According to the Mayo Clinic, movement seems to be one of the easiest and simplest things in the world. Our bodies were designed to walk, run, jump, all of these small miracles of motion. The question however is “How often do we use our body to its fullest potential?”
These days we seem to be masters of the following: Sit – Stay – Repeat.
“We’ve made sitting into an art form,” says James Levine, M.D., Ph.D., director of Obesity Solutions at Mayo Clinic in Arizona and Arizona State University. “Excess sitting is now linked with 35 diseases and conditions, including obesity, hypertension, back pain, cancer, cardiovascular disease and depression,” he says. “Governments such as Australia, Canada and the United Kingdom have identified sedentary life as a catastrophe.”
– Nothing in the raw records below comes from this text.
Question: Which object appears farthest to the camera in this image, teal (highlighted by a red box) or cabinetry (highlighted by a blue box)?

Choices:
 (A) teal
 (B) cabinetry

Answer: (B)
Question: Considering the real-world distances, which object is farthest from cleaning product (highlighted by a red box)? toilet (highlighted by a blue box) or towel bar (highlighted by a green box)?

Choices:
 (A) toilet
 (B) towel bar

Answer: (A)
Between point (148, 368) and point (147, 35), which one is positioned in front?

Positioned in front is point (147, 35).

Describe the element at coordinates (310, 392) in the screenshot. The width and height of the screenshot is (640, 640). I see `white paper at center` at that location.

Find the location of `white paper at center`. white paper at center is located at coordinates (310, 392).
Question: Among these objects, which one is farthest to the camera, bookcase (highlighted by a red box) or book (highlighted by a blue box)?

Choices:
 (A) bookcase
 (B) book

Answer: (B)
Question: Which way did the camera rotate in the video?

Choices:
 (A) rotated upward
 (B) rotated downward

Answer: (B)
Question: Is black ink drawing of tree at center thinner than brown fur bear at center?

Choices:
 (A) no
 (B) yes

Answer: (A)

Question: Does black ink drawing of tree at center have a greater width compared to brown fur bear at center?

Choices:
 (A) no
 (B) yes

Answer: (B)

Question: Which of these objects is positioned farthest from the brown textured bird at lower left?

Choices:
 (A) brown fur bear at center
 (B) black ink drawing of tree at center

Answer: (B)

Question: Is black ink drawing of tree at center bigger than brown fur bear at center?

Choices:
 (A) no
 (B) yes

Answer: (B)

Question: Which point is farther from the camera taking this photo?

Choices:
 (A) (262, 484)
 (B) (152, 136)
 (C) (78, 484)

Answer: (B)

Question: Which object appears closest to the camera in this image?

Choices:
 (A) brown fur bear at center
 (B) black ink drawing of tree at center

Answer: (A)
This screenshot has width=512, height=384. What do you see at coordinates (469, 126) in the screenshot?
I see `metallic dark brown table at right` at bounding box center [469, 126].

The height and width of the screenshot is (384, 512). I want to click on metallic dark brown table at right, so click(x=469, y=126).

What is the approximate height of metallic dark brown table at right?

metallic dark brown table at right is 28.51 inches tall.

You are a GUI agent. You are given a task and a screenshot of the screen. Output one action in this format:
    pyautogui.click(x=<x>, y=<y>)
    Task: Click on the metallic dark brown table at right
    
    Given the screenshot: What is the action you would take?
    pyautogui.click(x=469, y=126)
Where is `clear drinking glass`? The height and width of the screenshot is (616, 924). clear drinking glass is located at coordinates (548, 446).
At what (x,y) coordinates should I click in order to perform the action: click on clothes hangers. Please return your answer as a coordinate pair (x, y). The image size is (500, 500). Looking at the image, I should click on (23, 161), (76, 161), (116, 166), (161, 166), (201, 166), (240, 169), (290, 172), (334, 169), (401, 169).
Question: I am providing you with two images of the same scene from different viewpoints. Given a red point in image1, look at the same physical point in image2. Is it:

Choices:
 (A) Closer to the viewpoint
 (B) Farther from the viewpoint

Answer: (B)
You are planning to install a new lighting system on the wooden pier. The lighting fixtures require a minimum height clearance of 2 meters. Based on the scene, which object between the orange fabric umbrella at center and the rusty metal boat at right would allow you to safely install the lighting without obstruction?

We need to counter this modern day trend and break the habit of Sit – Stay – Repeat. Sure when you look at it a lot of companies and individuals are trying their best to counter this problem. From Applications that can be downloaded to wearable Fitness trackers with built in reminders, we are still faced with the facts that people are moving less than ever before. Less movement leads to more health problems and more health problems leads to higher health care costs. What can be done to re-energize the so called small miracles of motion?
Here are 5 tips to get back in movement…
- Start the morning off by stretching… in bed.
Even before you get out of bed, focus on moving your body. Try and feel what is stiff and tight. Lightly stretch your muscles before rushing into the rest of your day. You will feel more energized and lighter as you approach your morning routine.
- Make your bed.
After recently listening to a Navy admiral speak about this in a different context, it makes a whole lot of sense. You’ll feel as if you have accomplished your 1sttask of the day. And guess what – you are moving whilst doing it. Making your bed forms the basis for the rest of your day.
- Park further away from your workplace / shops.
A simple yet effective intervention to get you to move; the further away you park from work or your favourite shopping centre, the more you have to move. This would go a long way to break bad habits and put you back on track to moving more.
- Get outside more often.
We are confined to our homes, cars and offices more than half our days. Try and get outside on a daily basis. Admire nature, birds, and gardens whilst taking off your shoes. Feel the grass, twigs and dirt underneath your feet whilst moving around. Let the outdoors inspire you to spot something new every time you get outside.
- Movement should be fun – play more like a toddler does.
As adults we often forget how much fun babies, infants and/or toddlers have whilst exploring their immediate surroundings. Just sit and watch them move when you have time. If you have a baby, infant or toddler at home, join them on the ground. Move with them and see what they see. And if you don’t have a bundle of joy at home, well – that shouldn’t stop you – get out and explore new ways to move. See what is available in your area, watch You Tube or live stream any movement session.